* _Exercise details_:
Begin your copy at the line that contains "T914, due: Oct 15 -> Oct 7" and carry it on, exactly, to the last line of the material below.

* _Entries shown_:
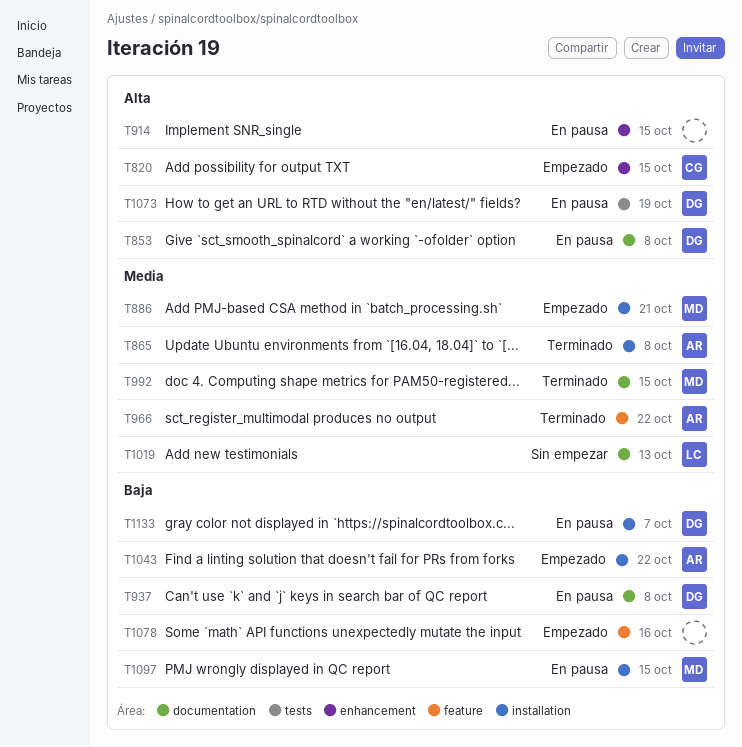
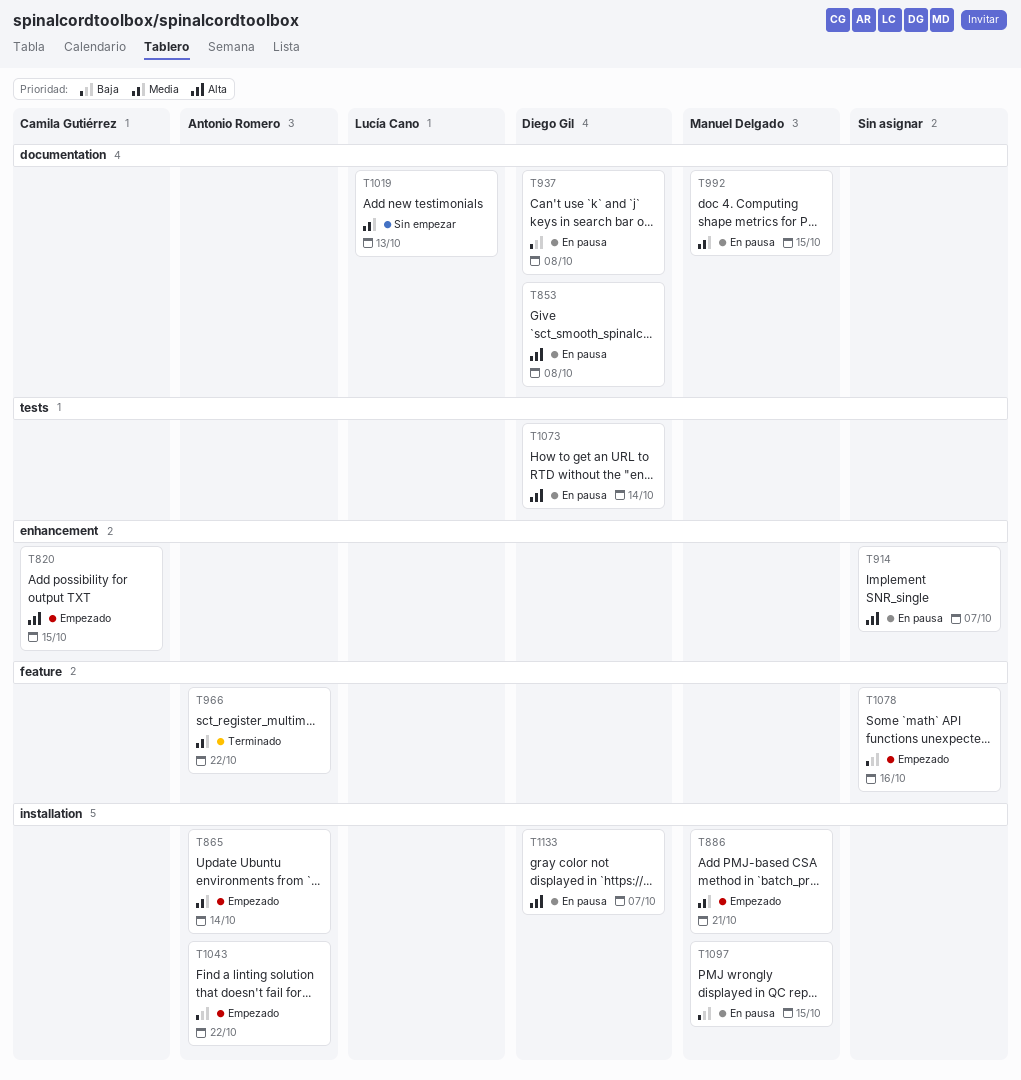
T865, status: Terminado -> Empezado
T865, due: Oct 8 -> Oct 14
T914, due: Oct 15 -> Oct 7
T992, status: Terminado -> En pausa
T1073, due: Oct 19 -> Oct 14
T1133, priority: Baja -> Alta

* _Completed task_:
T914, due: Oct 15 -> Oct 7
T992, status: Terminado -> En pausa
T1073, due: Oct 19 -> Oct 14
T1133, priority: Baja -> Alta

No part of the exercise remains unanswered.